I know this, because I spent most of my life not liking what I saw in the mirror. I was Bulimic for 8 years and ALWAYS thought I was too fat. It wasn’t until I was looking back in hindsight, that I realised my problems never had anything to do with my weight. I’m 5’2” and at my very heaviest I was only 55kg (121lb), but I thought I was a huge, hideous monster. I was never happy unless I was down to 48kg (106lb), which – funnily enough – only seemed to happen when I was even more depressed, or on the ‘break up diet’ when I’d split with a partner. Most of the time I was never more than about 50kg (110lb) yet I absolutely believed that I would only be happy when these last 2kg (4.4lb) had dropped.

2kg?

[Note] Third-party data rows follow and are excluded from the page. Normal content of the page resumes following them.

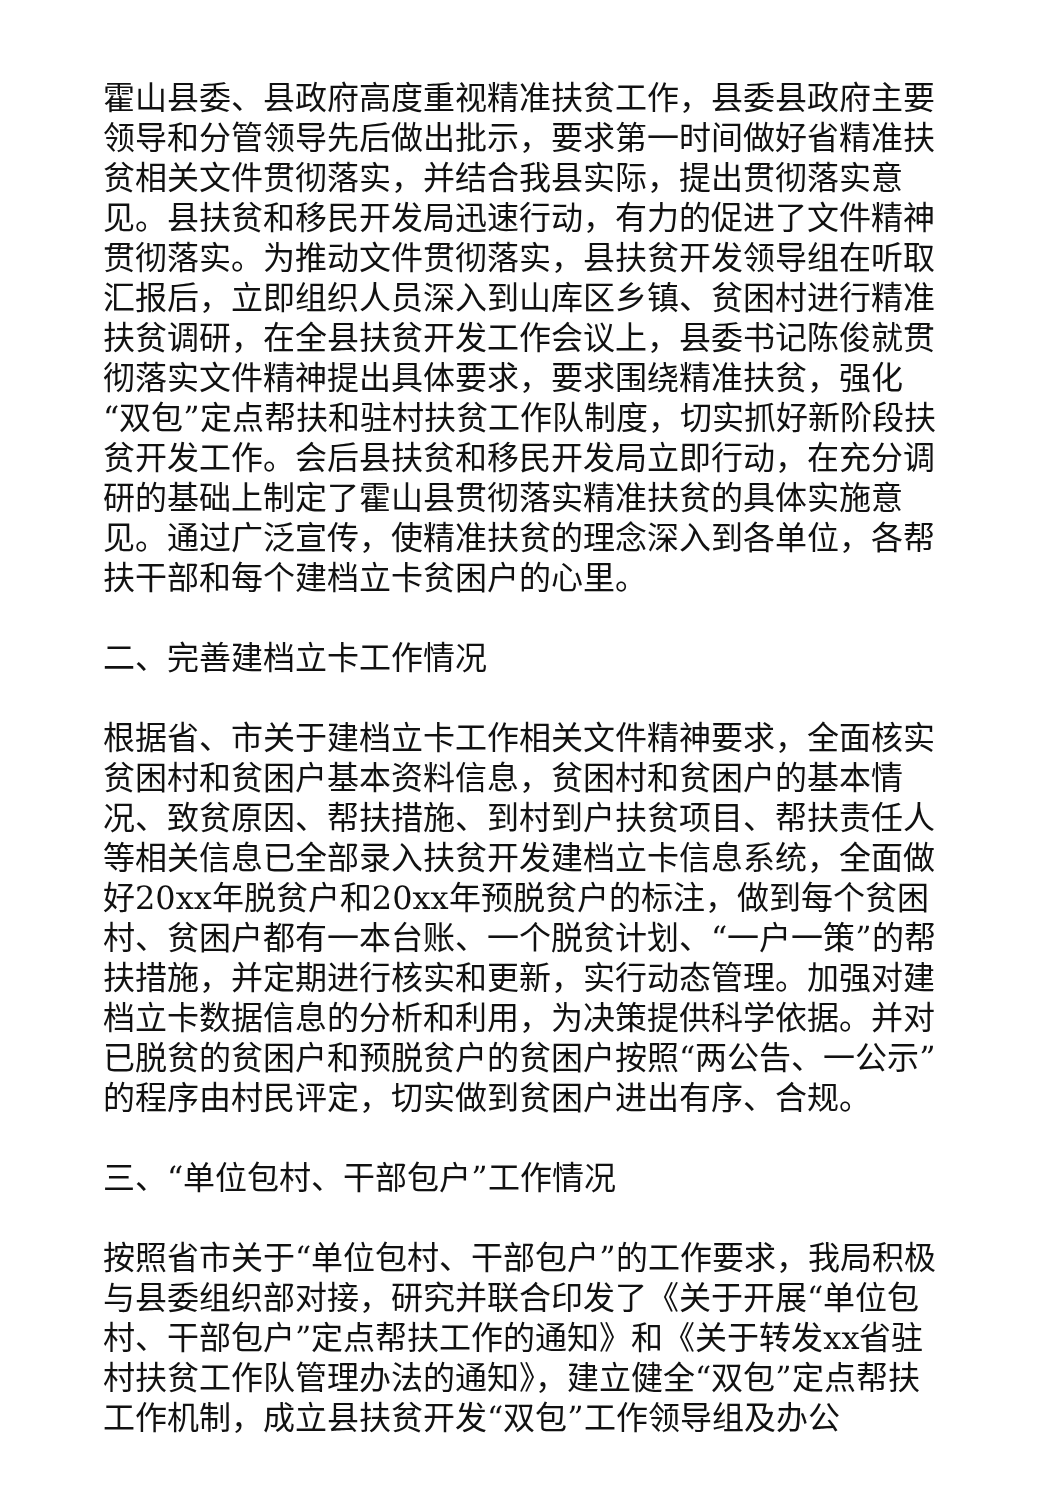霍山县委、县政府高度重视精准扶贫工作，县委县政府主要领导和分管领导先后做出批示，要求第一时间做好省精准扶贫相关文件贯彻落实，并结合我县实际，提出贯彻落实意见。县扶贫和移民开发局迅速行动，有力的促进了文件精神贯彻落实。为推动文件贯彻落实，县扶贫开发领导组在听取汇报后，立即组织人员深入到山库区乡镇、贫困村进行精准扶贫调研，在全县扶贫开发工作会议上，县委书记陈俊就贯彻落实文件精神提出具体要求，要求围绕精准扶贫，强化“双包”定点帮扶和驻村扶贫工作队制度，切实抓好新阶段扶贫开发工作。会后县扶贫和移民开发局立即行动，在充分调研的基础上制定了霍山县贯彻落实精准扶贫的具体实施意见。通过广泛宣传，使精准扶贫的理念深入到各单位，各帮扶干部和每个建档立卡贫困户的心里。
二、完善建档立卡工作情况
根据省、市关于建档立卡工作相关文件精神要求，全面核实贫困村和贫困户基本资料信息，贫困村和贫困户的基本情况、致贫原因、帮扶措施、到村到户扶贫项目、帮扶责任人等相关信息已全部录入扶贫开发建档立卡信息系统，全面做好20xx年脱贫户和20xx年预脱贫户的标注，做到每个贫困村、贫困户都有一本台账、一个脱贫计划、“一户一策”的帮扶措施，并定期进行核实和更新，实行动态管理。加强对建档立卡数据信息的分析和利用，为决策提供科学依据。并对已脱贫的贫困户和预脱贫户的贫困户按照“两公告、一公示”的程序由村民评定，切实做到贫困户进出有序、合规。
三、“单位包村、干部包户”工作情况
按照省市关于“单位包村、干部包户”的工作要求，我局积极与县委组织部对接，研究并联合印发了《关于开展“单位包村、干部包户”定点帮扶工作的通知》和《关于转发xx省驻村扶贫工作队管理办法的通知》，建立健全“双包”定点帮扶工作机制，成立县扶贫开发“双包”工作领导组及办公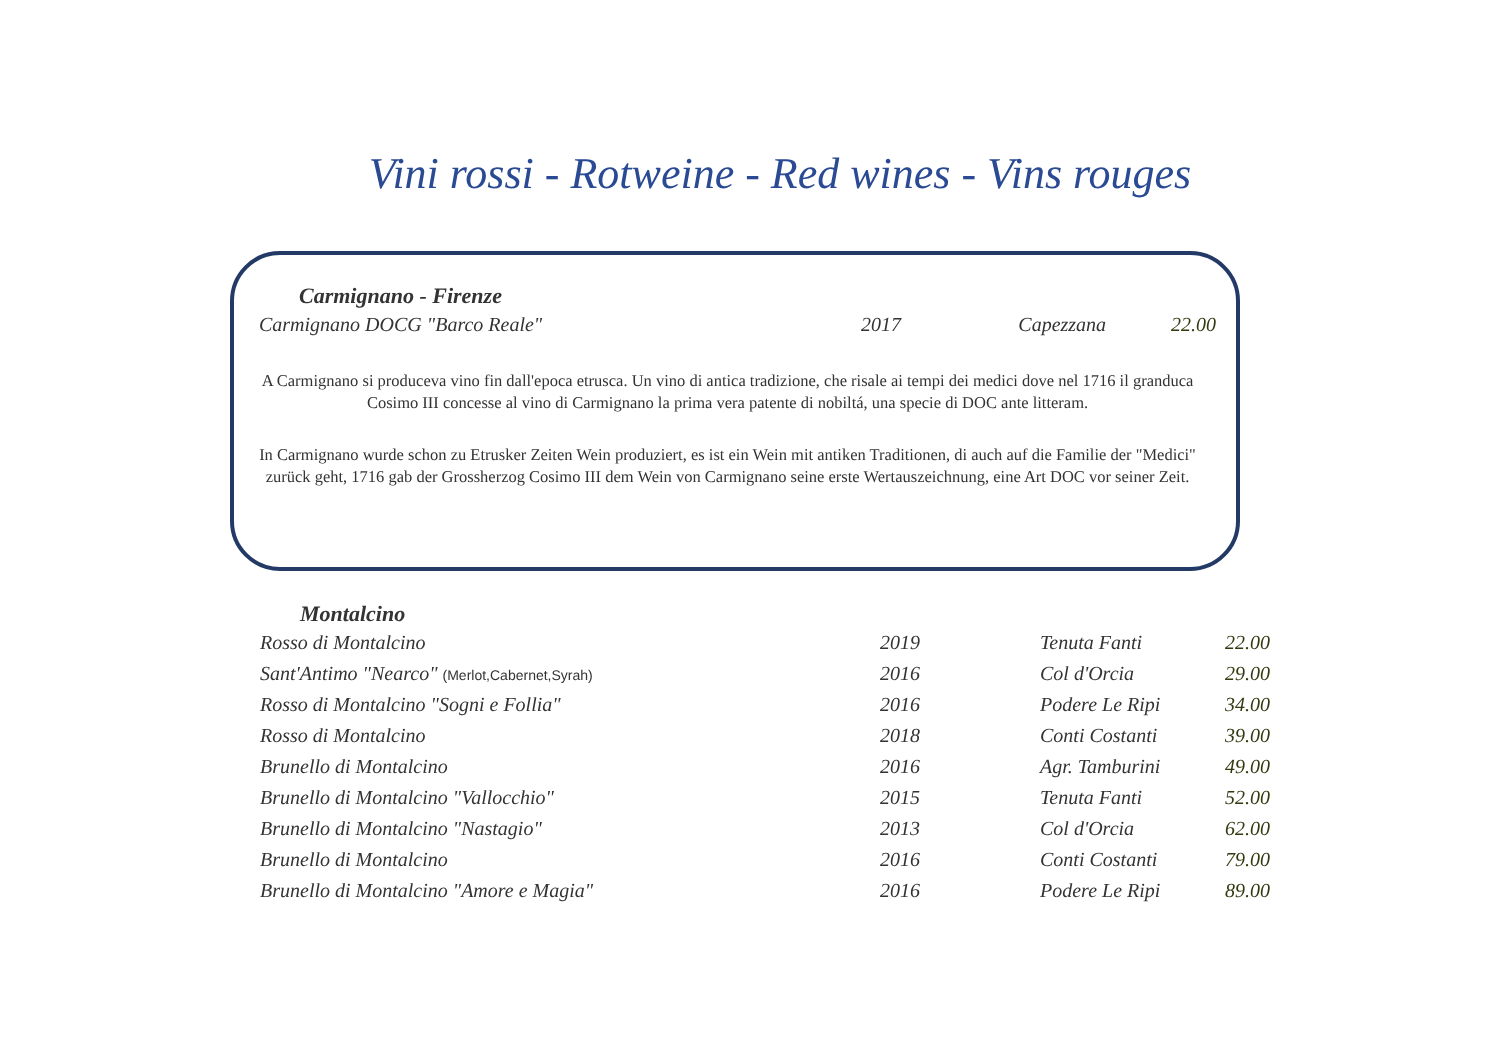Vini rossi - Rotweine - Red wines - Vins rouges
Carmignano - Firenze
| Carmignano DOCG "Barco Reale" | 2017 | Capezzana | 22.00 |
A Carmignano si produceva vino fin dall'epoca etrusca. Un vino di antica tradizione, che risale ai tempi dei medici dove nel 1716 il granduca Cosimo III concesse al vino di Carmignano la prima vera patente di nobiltá, una specie di DOC ante litteram.
In Carmignano wurde schon zu Etrusker Zeiten Wein produziert, es ist ein Wein mit antiken Traditionen, di auch auf die Familie der "Medici" zurück geht, 1716 gab der Grossherzog Cosimo III dem Wein von Carmignano seine erste Wertauszeichnung, eine Art DOC vor seiner Zeit.
Montalcino
| Rosso di Montalcino | 2019 | Tenuta Fanti | 22.00 |
| Sant'Antimo "Nearco" (Merlot,Cabernet,Syrah) | 2016 | Col d'Orcia | 29.00 |
| Rosso di Montalcino "Sogni e Follia" | 2016 | Podere Le Ripi | 34.00 |
| Rosso di Montalcino | 2018 | Conti Costanti | 39.00 |
| Brunello di Montalcino | 2016 | Agr. Tamburini | 49.00 |
| Brunello di Montalcino "Vallocchio" | 2015 | Tenuta Fanti | 52.00 |
| Brunello di Montalcino "Nastagio" | 2013 | Col d'Orcia | 62.00 |
| Brunello di Montalcino | 2016 | Conti Costanti | 79.00 |
| Brunello di Montalcino "Amore e Magia" | 2016 | Podere Le Ripi | 89.00 |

How could 2 measly kilograms really dictate whether or not I was happy? From the outside in, it was easy to see that I had a problem unrelated to my weight, but as the person experiencing this, it was all I could think about. In fact ‘think’ is too mild a word. I was obsessed. I would starve myself for days, only to binge on huge amounts of food which I would then purge, several times a day. This was a destructive, cyclic pattern and it was ruining my life, my relationships and my health. Even now, years later, my digestive system doesn’t function properly and I have irrepairable damage to my teeth from all the purging.

I tried everything I could think of to make the changes I knew I needed. I went to counselors, support groups, psychiatrists, nutritionists, everything… you name it, I tried it. What I hadn’t tried at that point, is to truly understand that I needed to fall in love with me, just the way I was. When I was 26, I started working one on one with Nina, a very intuitive
life coach who helped me search inside myself to find the answers I was looking for.

There were many months of tears, frustration and soul searching… but eventually there was peace. I was able to understand why I was using food as an emotional crutch and what the real cause of my behaviour was. You see, the eating disorder was simply a vehicle for dealing with the real issues, and once I knew what they were, I was able to address them directly.

Today I am happy, healthy and loving who I am. I’m still human, I still have bad days, and I still have an ‘ideal weight’ that I’d like to get to… but it doesn’t dictate my life and I love myself regardless… squishy bits and all.